An IBM 609 spec sheet compared the 609 with the 604 for various applications, such as construction earthwork computations:
604 | 609 | |
Calculations of miles of highway per hour: | 3/5 | 24 |
Number of Card Passes Required: | 28 | 1 |
Number of Control Panels Required: | 28 | 2 |
The 609 was designed entirely by one person, L. Roy Harper, who had it on the market within 14 months of its conception. Its purpose was to retire the huge installed base of the 12-year-old 604. It was apparently rather popular in Europe.

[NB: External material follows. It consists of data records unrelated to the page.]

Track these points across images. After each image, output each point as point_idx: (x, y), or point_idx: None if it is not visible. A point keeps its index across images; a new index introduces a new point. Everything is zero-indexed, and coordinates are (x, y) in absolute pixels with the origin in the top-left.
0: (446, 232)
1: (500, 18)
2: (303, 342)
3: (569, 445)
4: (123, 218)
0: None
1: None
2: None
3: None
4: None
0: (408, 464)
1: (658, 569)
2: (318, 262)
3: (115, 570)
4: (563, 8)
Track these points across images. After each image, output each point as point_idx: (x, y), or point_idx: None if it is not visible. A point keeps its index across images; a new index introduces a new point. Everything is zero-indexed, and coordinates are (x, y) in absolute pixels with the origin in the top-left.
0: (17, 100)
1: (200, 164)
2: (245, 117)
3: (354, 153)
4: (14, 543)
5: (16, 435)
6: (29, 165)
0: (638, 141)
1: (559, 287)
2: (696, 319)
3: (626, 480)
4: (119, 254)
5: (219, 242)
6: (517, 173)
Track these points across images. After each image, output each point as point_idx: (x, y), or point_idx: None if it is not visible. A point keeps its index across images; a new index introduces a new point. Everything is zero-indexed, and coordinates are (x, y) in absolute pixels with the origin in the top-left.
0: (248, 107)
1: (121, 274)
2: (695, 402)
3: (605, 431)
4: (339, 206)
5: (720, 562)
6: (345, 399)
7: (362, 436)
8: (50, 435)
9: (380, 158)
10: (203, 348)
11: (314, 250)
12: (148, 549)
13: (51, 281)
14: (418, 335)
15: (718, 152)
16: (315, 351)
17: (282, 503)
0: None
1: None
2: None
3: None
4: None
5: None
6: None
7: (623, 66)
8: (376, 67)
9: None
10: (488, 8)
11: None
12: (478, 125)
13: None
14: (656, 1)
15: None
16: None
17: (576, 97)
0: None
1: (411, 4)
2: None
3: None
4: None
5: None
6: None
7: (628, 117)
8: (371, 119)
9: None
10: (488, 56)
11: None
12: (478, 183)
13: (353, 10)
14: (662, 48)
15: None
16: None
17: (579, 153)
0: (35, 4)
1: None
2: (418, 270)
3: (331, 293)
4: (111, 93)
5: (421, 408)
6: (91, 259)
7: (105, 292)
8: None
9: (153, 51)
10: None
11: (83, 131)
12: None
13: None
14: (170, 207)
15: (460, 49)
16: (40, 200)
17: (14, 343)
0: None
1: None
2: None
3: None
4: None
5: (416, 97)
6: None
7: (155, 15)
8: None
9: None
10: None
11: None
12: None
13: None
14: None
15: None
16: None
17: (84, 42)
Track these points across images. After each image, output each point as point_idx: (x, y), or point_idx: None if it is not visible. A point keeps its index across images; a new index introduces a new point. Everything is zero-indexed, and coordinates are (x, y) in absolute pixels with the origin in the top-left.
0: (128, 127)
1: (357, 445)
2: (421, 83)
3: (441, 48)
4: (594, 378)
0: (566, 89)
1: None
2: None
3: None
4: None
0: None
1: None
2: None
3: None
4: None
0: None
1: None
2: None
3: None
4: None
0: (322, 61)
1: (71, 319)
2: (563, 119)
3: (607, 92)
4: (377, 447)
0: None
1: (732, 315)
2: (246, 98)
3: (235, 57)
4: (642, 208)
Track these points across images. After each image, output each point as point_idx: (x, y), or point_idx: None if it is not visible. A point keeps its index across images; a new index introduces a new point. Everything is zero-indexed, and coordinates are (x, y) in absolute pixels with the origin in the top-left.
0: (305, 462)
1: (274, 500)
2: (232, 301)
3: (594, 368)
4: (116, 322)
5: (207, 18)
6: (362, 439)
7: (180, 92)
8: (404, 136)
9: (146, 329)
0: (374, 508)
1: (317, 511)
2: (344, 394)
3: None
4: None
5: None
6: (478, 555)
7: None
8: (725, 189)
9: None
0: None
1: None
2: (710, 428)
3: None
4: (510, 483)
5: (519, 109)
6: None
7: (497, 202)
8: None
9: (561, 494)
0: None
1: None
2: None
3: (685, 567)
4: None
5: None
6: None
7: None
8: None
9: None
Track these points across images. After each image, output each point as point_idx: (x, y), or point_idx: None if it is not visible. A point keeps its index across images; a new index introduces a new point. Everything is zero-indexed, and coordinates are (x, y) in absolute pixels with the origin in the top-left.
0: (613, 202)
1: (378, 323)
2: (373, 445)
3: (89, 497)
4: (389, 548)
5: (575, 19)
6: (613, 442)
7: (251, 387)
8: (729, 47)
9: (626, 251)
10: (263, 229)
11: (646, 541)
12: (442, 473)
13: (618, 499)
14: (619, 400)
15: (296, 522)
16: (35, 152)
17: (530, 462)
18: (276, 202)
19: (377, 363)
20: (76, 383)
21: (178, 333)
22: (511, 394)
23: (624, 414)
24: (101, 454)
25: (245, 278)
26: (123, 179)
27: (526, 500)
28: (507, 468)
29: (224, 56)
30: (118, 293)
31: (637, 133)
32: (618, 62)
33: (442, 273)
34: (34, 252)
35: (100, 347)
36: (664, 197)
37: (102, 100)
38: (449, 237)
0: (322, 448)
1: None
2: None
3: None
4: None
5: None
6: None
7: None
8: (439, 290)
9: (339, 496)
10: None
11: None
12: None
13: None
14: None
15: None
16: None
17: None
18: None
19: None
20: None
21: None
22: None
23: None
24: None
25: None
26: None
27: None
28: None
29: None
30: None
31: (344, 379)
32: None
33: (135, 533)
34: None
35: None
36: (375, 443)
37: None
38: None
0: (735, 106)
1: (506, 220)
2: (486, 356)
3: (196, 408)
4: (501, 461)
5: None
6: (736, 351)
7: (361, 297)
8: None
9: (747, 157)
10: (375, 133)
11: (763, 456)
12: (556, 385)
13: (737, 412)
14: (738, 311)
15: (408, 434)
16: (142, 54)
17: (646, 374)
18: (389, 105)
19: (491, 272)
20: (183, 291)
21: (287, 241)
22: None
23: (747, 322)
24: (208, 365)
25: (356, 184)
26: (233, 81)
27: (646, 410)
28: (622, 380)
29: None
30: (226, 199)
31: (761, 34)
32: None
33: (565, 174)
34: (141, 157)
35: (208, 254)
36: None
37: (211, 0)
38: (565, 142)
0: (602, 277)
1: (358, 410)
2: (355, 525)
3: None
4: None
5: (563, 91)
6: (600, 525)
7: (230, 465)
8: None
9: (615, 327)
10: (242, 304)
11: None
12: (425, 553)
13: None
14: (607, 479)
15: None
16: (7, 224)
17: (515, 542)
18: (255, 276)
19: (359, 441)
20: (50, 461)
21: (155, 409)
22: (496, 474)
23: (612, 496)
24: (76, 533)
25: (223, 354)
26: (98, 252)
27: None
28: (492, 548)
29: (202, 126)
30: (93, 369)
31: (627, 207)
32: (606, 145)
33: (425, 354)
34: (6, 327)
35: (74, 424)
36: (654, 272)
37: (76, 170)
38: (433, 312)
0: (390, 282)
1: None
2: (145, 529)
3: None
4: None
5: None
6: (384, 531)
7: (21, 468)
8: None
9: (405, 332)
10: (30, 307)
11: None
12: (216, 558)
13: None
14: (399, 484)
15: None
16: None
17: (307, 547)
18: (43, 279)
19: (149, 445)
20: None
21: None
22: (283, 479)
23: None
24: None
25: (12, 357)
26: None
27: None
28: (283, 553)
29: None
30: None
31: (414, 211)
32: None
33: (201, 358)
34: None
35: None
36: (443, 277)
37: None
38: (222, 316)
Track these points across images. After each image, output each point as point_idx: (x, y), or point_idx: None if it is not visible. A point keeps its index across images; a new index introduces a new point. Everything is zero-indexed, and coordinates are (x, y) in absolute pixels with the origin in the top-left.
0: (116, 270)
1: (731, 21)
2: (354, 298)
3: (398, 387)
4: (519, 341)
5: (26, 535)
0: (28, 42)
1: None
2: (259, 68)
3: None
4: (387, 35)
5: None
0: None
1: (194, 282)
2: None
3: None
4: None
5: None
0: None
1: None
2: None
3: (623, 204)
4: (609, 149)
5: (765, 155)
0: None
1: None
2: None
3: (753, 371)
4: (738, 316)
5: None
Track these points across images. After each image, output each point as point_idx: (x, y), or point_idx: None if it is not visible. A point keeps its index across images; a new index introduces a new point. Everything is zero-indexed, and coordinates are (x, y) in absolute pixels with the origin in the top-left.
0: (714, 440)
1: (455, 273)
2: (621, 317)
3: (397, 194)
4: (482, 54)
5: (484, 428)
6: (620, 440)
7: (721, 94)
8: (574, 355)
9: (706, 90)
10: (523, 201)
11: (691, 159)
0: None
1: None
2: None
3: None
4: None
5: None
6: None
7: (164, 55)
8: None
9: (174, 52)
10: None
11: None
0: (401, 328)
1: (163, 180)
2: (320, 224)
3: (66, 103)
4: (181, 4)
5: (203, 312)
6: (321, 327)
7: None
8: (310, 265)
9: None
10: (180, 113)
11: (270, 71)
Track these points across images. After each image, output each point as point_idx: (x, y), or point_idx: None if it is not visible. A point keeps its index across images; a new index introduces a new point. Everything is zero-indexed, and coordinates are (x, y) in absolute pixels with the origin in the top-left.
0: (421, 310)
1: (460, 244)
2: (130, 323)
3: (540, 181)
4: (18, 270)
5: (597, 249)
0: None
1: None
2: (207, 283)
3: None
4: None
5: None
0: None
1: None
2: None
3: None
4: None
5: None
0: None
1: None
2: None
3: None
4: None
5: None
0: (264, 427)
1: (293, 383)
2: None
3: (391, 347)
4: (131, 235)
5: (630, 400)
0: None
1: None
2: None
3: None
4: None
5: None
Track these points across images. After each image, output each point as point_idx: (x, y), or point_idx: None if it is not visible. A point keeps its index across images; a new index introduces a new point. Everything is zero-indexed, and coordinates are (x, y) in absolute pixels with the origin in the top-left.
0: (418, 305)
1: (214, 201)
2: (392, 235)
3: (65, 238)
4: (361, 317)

Aside from increased speed, program steps, and memory capacity over the earlier 60x models, the 609 featured built-in error checking: "All input, calculated, and output information is tested for error conditions. Every data transfer and arithmetic operation is parity checked. The 609 Calculator uses a unique type of matrix-analysis adder which includes the the 'checking bit' in its arithmetic operation. Consequently, it should not be necessary, as in previous 600 series unit record calculators, to recalculate results for checking, although the 609 retains this recalculating ability. Thus, the time formerly devoted to recalculating in a program can now be used to increase the amount of calculation performed on a card in one pass through the machine. By means of control panel wiring, detected errors can be selected into separate pockets, or the machine can be stopped."